Repository files navigation

Using Think-Aloud Data to Understand SRL in ITS

Supplementary repository of the manuscript "Using Think-Aloud Data to Understand Relations between Self-Regulation Cycle Characteristics and Student Performance in Intelligent Tutoring Systems" accepted as full paper to LAK '24.

Citation

Borchers, C., Zhang, J., Baker, R. S., & Aleven, V. (2024). Using Think-Aloud Data to Understand Relations between Self-Regulation Cycle Characteristics and Student Performance in Intelligent Tutoring Systems. In Proceedings of the 14th International Learning Analytics and Knowledge Conference (LAK24). ACM.

@inproceedings{borchers2024thinkaloud,
  title={Using Think-Aloud Data to Understand Relations between Self-Regulation Cycle Characteristics and Student Performance in Intelligent Tutoring Systems},
  author={Borchers, Conrad and Zhang, Jiayi and Baker, Ryan S and Aleven, Vincent},
  booktitle={LAK24: 14th International Learning Analytics and Knowledge Conference},
  doi={10.1145/3636555.3636911},
  url={https://doi.org/10.1145/3636555.3636911},
  year={2024}
}

Folder structure

  • process-transcripts.ipynb: Notebook to process think-aloud transcripts from Whisper AI based on native Zoom transcriptions and local transcriptions of audio files. Generates a file adding tutor log data context to transcripts for human labeling of utterances. The output of this process is available on CMU DataShop. The file itself cannot be executed as the raw dataset is not available due to PII.

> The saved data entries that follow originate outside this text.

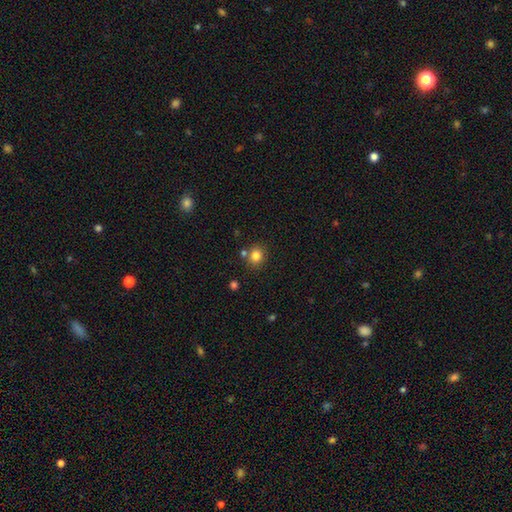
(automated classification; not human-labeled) This appears to be a smooth galaxy with no disk features (82%) that is round (81%). Merging: none (75%).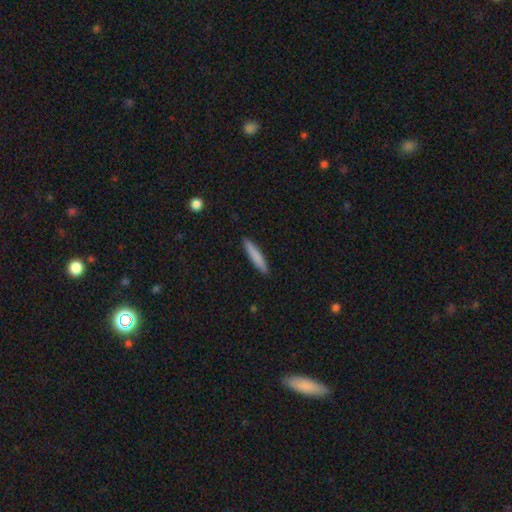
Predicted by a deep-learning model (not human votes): This appears to be a smooth galaxy with no disk features (82%) that is cigar-shaped (91%). Merging: none (90%).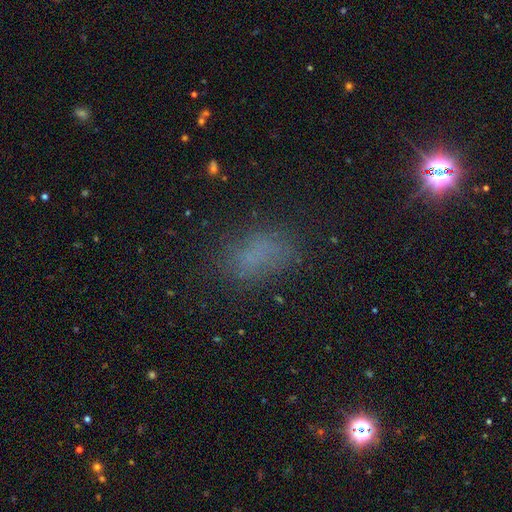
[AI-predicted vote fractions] Smooth or featured?
  - smooth: 64% *
  - star or artifact: 24%
  - featured or disk: 12%
How rounded?
  - in between: 84% *
  - round: 12%
  - cigar-shaped: 4%
Merging?
  - none: 67% *
  - minor disturbance: 19%
  - major disturbance: 11%
  - merger: 2%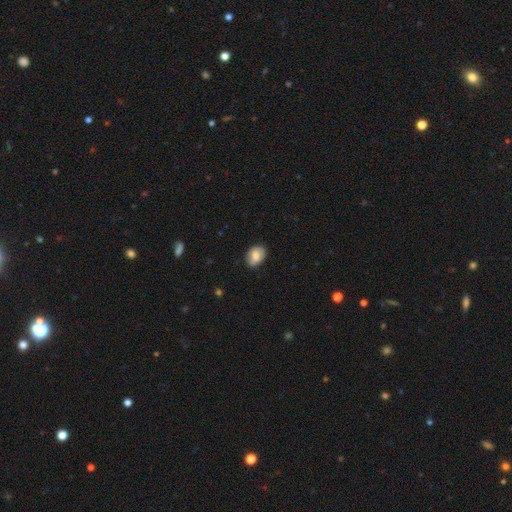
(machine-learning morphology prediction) Overall: smooth (76%). How rounded: in between (76%). Merging: none (83%).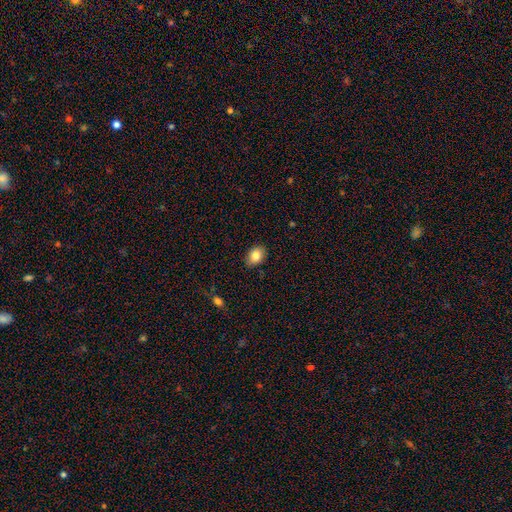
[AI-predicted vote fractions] This is clearly a smooth galaxy (84%). How rounded: likely in between (71%). Merging: clearly none (85%).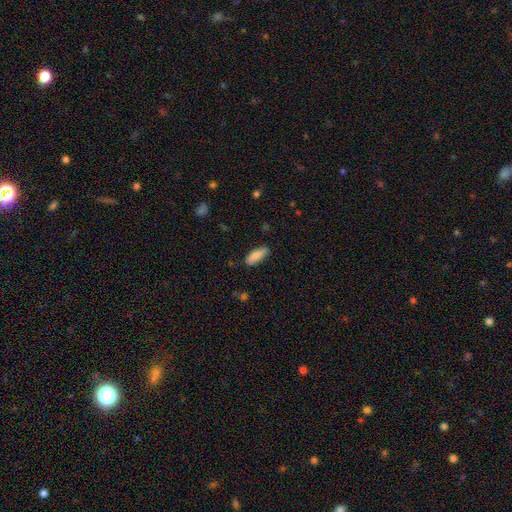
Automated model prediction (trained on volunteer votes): A smooth galaxy with no disk features (87%) that is in between round and cigar-shaped (65%).

Vote fractions:
- Smooth or featured? smooth: 87% / featured or disk: 7% / star or artifact: 6%
- How rounded? in between: 65% / cigar-shaped: 33% / round: 2%
- Merging? none: 80% / minor disturbance: 16% / major disturbance: 3% / merger: 2%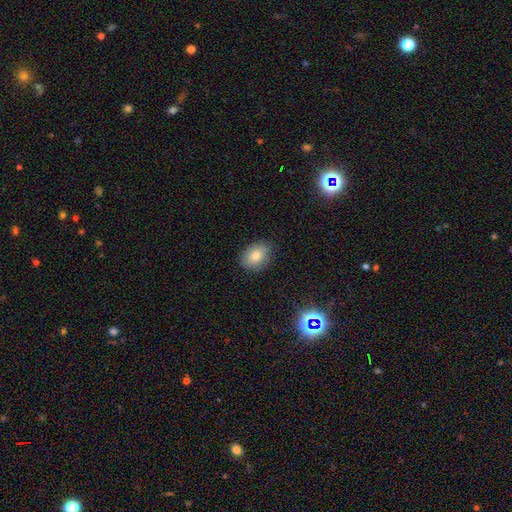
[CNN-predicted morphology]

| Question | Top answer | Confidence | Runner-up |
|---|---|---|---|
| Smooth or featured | smooth | 78% | star or artifact (12%) |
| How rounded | in between | 70% | round (29%) |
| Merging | none | 83% | minor disturbance (13%) |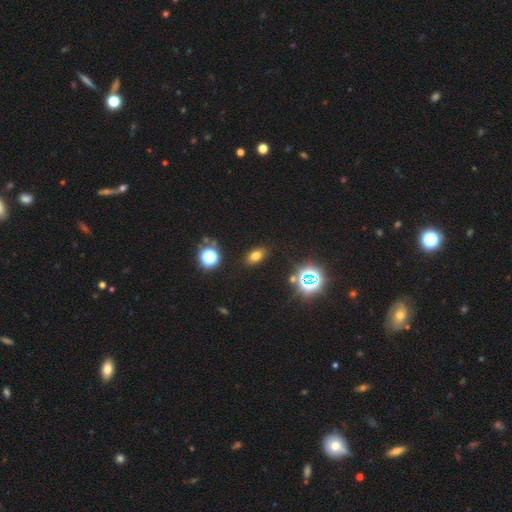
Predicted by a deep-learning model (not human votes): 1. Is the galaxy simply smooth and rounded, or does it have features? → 67% smooth, 23% star or artifact, 10% featured or disk.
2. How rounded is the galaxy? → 81% in between, 16% round, 3% cigar-shaped.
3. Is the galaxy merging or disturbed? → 87% none, 8% minor disturbance, 3% major disturbance, 2% merger.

  • setup-lak24.R: All R setup code to create the analysis dataset from the human-labeled dataset from process-transcripts.ipynb which is on CMU DataShop.

  • setup.sh: A setup script which renames the datasets from CMU DataShop and runs the setup-lak24.R script if everything is present. If the output says that an error has occurred, do NOT run the below two files as they may fail to execute.

  • main-lak24.R and lak24-functions.R: All R analysis code that takes the analysis dataset from setup-lak24.R to reproduce results for RQ1 and RQ2.

  • rq3-analysis.ipynb: Analysis code to reproduce results for RQ3.

Data availability

Data to reproduce all analyses conducted for this study can be requested via CMU DataShop.

Setup

There are two methods to run the analysis in this repository: Development Containers (Dev Containers) or running the codebase locally. Most of the setup process is handled for you using dev containers; however, it does require Docker to execute. The second method downloads the required software to your local machine; however, this is more prone to error as existing setups may cause the process to fail in one way or another. It is recommended to use the dev container route if you can get it working.

Getting the Codebase

Clone this repository using one of the available options under the <> Code tab. If you do not know how to clone with git:

# e.g., git clone https://github.com/exampleuser/exampleproject.git
git clone <URL TO PROJECT>

Getting the Datasets

First, open the CMU Datashop project webpage in your browser. To access the dataset, you will need to request access with an account on DataShop. You can create an account using your Google or GitHub account, whichever is easiest.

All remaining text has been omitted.